Task prompt: Whenever a line of the listing contains the string "symbolic", return that line.

Excerpted data:
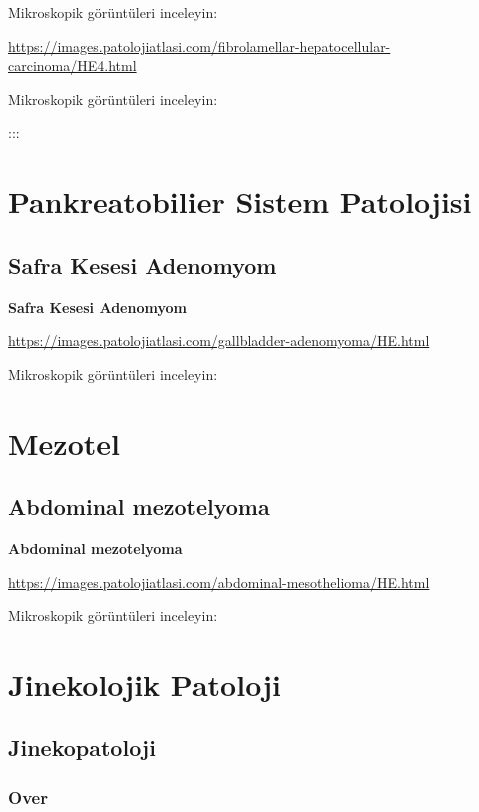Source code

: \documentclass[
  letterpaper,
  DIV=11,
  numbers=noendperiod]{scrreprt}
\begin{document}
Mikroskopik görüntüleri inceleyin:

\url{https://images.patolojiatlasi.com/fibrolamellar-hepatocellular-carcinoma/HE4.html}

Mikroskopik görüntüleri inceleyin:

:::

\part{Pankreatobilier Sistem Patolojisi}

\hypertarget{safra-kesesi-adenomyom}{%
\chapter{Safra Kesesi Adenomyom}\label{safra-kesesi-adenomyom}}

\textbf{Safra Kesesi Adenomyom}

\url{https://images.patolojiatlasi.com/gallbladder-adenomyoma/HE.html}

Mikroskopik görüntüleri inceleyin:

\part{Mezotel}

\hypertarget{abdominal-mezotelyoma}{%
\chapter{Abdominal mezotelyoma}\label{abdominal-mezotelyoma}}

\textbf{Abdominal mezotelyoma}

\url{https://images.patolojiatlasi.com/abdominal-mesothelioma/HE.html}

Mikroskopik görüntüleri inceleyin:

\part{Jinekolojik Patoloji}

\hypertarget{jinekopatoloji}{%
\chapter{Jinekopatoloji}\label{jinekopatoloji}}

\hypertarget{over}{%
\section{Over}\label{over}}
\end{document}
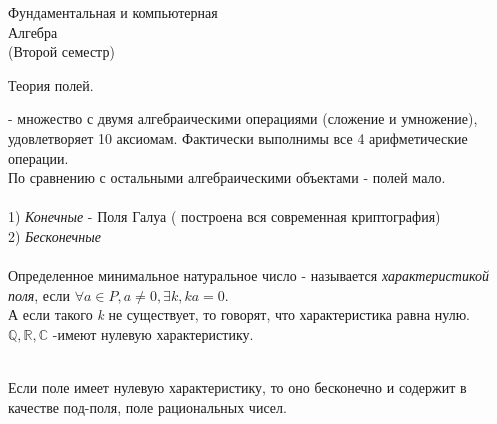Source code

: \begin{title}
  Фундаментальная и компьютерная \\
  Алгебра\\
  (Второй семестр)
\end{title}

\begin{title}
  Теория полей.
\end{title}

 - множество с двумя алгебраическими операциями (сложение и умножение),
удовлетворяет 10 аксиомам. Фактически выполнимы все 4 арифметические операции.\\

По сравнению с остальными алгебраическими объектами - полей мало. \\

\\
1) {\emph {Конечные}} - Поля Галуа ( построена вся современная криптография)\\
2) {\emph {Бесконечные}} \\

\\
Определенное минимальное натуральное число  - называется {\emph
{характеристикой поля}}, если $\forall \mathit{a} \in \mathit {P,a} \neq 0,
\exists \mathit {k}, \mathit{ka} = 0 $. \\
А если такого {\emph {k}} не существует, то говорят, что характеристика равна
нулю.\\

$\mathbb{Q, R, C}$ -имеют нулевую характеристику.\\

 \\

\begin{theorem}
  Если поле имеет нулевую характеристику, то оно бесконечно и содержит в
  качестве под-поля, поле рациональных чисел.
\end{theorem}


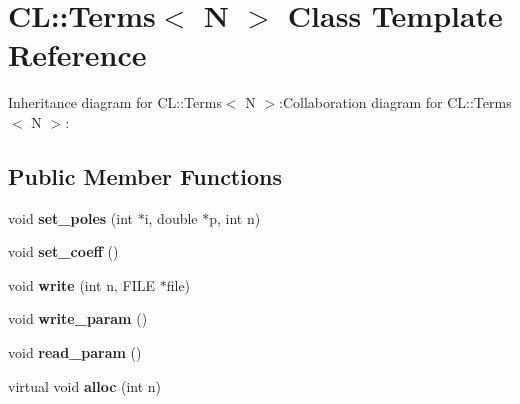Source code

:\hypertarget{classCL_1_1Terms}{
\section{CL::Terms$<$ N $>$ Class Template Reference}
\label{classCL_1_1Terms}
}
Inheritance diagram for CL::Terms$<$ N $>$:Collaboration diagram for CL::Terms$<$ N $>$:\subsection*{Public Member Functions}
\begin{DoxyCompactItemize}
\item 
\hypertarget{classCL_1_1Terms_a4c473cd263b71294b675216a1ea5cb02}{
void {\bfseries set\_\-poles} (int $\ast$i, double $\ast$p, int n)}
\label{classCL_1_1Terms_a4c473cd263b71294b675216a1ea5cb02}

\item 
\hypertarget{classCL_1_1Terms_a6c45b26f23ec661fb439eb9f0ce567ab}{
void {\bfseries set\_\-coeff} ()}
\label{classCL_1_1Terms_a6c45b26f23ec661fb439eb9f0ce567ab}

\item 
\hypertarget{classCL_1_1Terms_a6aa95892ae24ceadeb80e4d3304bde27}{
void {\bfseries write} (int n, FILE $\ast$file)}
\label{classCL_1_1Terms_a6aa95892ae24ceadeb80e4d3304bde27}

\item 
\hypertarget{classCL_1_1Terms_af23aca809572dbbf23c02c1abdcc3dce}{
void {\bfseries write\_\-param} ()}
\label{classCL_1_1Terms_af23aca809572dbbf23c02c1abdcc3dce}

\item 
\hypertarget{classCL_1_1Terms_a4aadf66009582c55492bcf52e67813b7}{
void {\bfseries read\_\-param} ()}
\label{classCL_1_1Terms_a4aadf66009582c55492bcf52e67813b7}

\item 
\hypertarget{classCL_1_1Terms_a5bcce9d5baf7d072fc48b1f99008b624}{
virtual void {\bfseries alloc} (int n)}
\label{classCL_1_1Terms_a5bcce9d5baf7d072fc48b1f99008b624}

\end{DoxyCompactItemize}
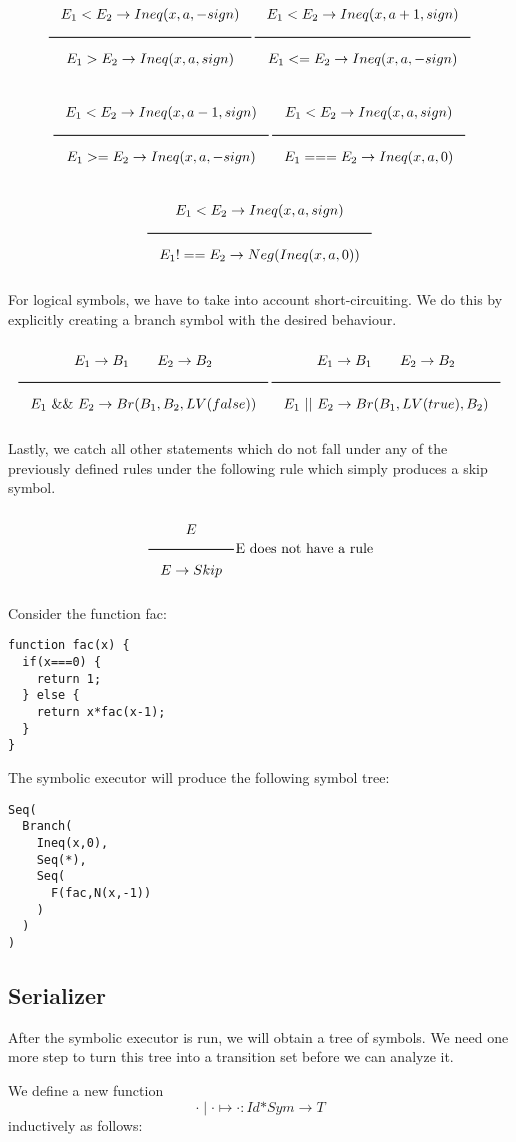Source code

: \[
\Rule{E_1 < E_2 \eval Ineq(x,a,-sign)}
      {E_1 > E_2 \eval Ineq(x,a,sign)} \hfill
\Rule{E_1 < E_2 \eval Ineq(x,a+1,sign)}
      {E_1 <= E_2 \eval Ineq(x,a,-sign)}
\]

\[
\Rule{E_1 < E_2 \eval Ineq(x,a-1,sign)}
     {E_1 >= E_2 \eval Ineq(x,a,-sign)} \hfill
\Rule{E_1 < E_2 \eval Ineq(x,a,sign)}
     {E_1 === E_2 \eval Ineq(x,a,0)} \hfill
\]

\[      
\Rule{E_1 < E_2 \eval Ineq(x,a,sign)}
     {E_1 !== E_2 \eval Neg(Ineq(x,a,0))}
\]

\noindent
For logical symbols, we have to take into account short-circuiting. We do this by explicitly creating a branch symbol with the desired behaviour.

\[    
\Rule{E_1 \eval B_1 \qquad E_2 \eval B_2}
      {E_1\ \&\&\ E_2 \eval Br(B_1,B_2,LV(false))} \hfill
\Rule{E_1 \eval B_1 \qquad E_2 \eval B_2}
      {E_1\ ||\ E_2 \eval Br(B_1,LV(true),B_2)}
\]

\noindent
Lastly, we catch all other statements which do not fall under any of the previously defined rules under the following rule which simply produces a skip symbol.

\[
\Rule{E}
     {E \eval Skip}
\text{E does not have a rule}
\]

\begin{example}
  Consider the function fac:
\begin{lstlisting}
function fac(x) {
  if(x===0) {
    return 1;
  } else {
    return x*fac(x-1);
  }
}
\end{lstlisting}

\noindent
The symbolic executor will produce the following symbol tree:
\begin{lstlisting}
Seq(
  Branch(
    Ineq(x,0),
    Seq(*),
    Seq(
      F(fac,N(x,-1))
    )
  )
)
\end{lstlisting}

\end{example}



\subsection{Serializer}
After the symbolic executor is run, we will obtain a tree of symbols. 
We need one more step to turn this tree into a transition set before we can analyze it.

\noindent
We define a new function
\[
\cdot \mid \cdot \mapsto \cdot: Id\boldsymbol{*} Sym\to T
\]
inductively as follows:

Solution for this exercise:
The symbolic executor will produce the following symbol tree:
After the symbolic executor is run, we will obtain a tree of symbols. 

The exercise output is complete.